> [REQUEST]: Please set down the text below on Iron Mountain's acquisition of Recall, word for word and in full.

Increasing regulations, ongoing security threats, and the need to turn data into business value has elevated both the complexity and priority of managing information and assets. From business records to data to valuable items like art, the stakes have never been higher for organizations of all sizes to ensure their most critical assets are protected while able to be accessed immediately. They require a partner located where they are with the right combination of trust and security to protect what matters most, while also providing expertise and product and services designed to get the most out of those assets. And they need to be sure that as their business matures and changes, their partner can scale with them – supporting their growth across geographies and into new industries.
“Today marks an important milestone for Iron Mountain, and we welcome our new colleagues from Recall as well as their customers and shareholders into our company,” said William L. Meaney, president and CEO of Iron Mountain. “This acquisition significantly boosts our vision to serve as the trusted guardians of our customers’ most important assets, as it expands both our services and footprint for better assisting them with their storage and information management needs. That trust is a cornerstone of our business, whether it’s securing the strategic value of information and assets or continuing to develop innovative products and services that give customers improved access, control and value from those assets. We’re now strongly positioned to deliver on our strategic and financial goals, drawing on the combined capabilities and expertise of both companies to ensure a superior customer experience across the globe.”
For more on Iron Mountain’s acquisition of Recall, please visit www.ironmountain.com/Iron-Mountain-Recall-Acquisition.aspx
About Iron Mountain
Source: Iron Mountain
Related News issued by Recall:
Iron Mountain’s Acquisition of Recall Completed
The scheme of arrangement for the acquisition of Recall Holdings Limited (ASX:REC) (Recall) by Iron Mountain Incorporated (NYSE:IRM) (Iron Mountain) has today been legally implemented. Accordingly, all ordinary shares in Recall have now been acquired by Iron Mountain.
Recall Chairman Ian Blackburne said “Today marks the final stage of the acquisition of Recall by Iron Mountain. I thank Recall’s employees, clients and shareholders for their tremendous support over the years. Now that Recall is a part of the enlarged Iron Mountain group, I trust that this will continue and that both they and Iron Mountain will benefit from the many opportunities that this compelling combination provides.”

> [DATA]:
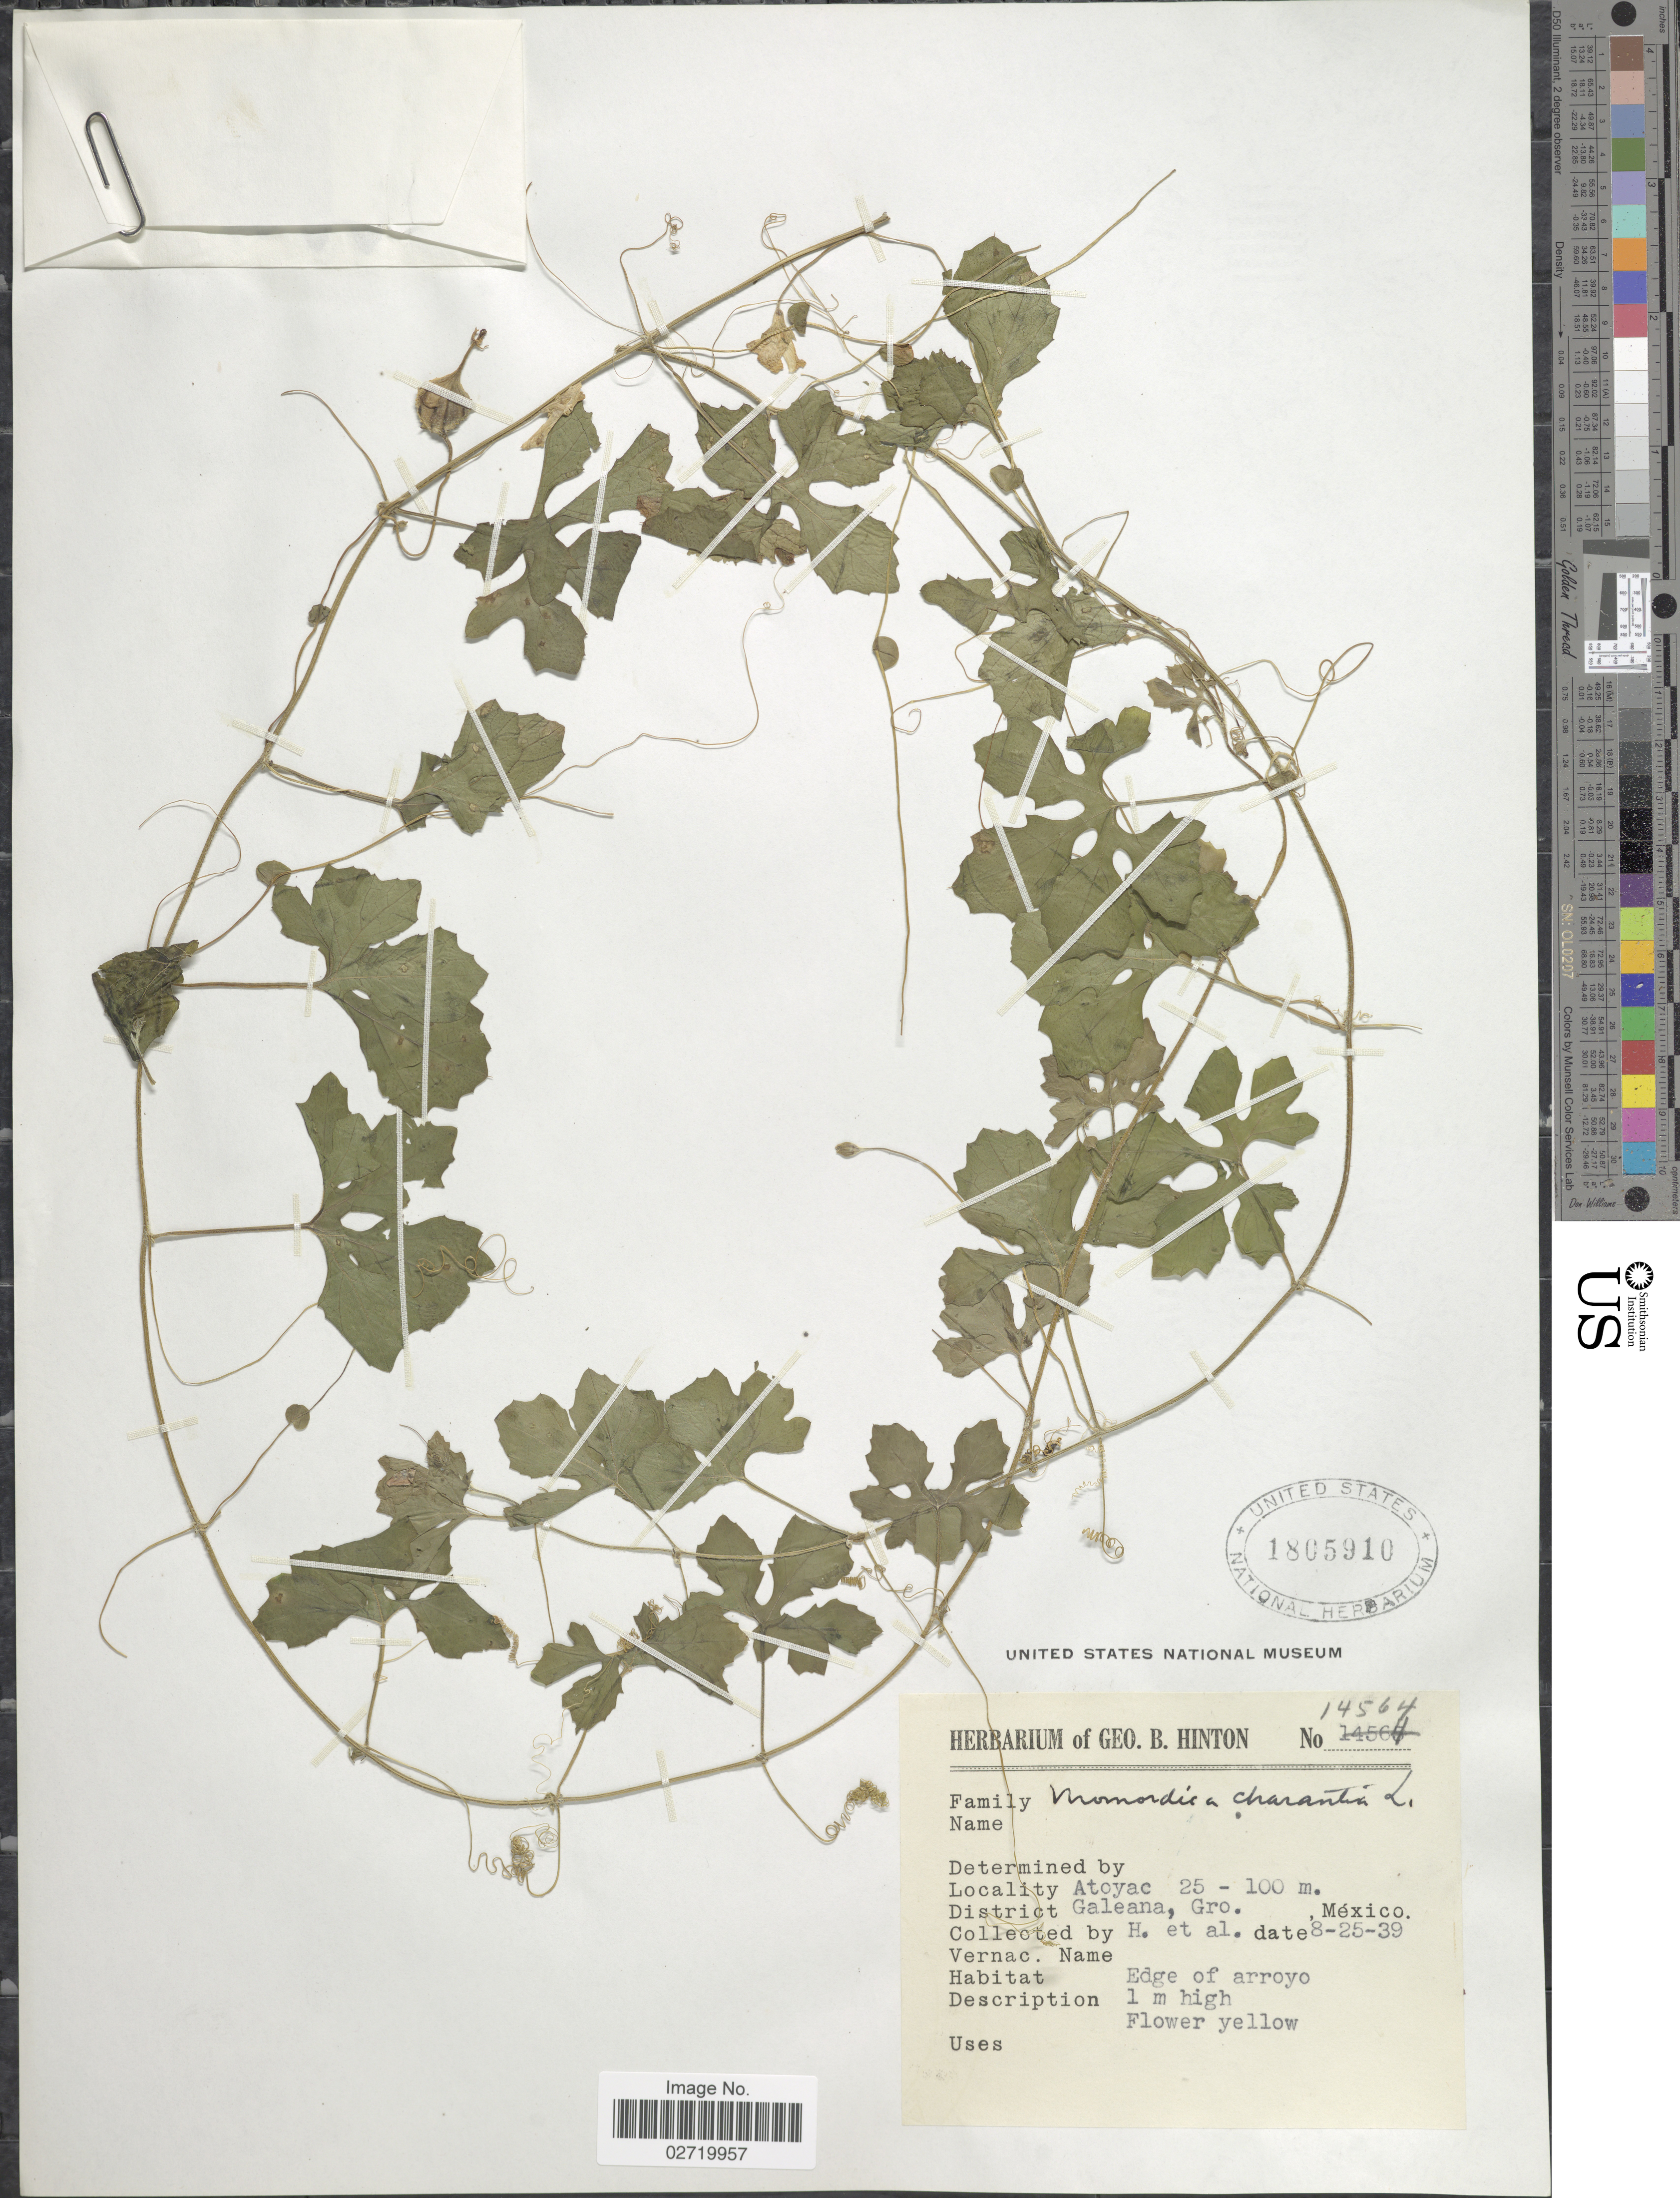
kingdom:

> [EXPECTED ANSWER]:
Increasing regulations, ongoing security threats, and the need to turn data into business value has elevated both the complexity and priority of managing information and assets. From business records to data to valuable items like art, the stakes have never been higher for organizations of all sizes to ensure their most critical assets are protected while able to be accessed immediately. They require a partner located where they are with the right combination of trust and security to protect what matters most, while also providing expertise and product and services designed to get the most out of those assets. And they need to be sure that as their business matures and changes, their partner can scale with them – supporting their growth across geographies and into new industries.
“Today marks an important milestone for Iron Mountain, and we welcome our new colleagues from Recall as well as their customers and shareholders into our company,” said William L. Meaney, president and CEO of Iron Mountain. “This acquisition significantly boosts our vision to serve as the trusted guardians of our customers’ most important assets, as it expands both our services and footprint for better assisting them with their storage and information management needs. That trust is a cornerstone of our business, whether it’s securing the strategic value of information and assets or continuing to develop innovative products and services that give customers improved access, control and value from those assets. We’re now strongly positioned to deliver on our strategic and financial goals, drawing on the combined capabilities and expertise of both companies to ensure a superior customer experience across the globe.”
For more on Iron Mountain’s acquisition of Recall, please visit www.ironmountain.com/Iron-Mountain-Recall-Acquisition.aspx
About Iron Mountain
Source: Iron Mountain
Related News issued by Recall:
Iron Mountain’s Acquisition of Recall Completed
The scheme of arrangement for the acquisition of Recall Holdings Limited (ASX:REC) (Recall) by Iron Mountain Incorporated (NYSE:IRM) (Iron Mountain) has today been legally implemented. Accordingly, all ordinary shares in Recall have now been acquired by Iron Mountain.
Recall Chairman Ian Blackburne said “Today marks the final stage of the acquisition of Recall by Iron Mountain. I thank Recall’s employees, clients and shareholders for their tremendous support over the years. Now that Recall is a part of the enlarged Iron Mountain group, I trust that this will continue and that both they and Iron Mountain will benefit from the many opportunities that this compelling combination provides.”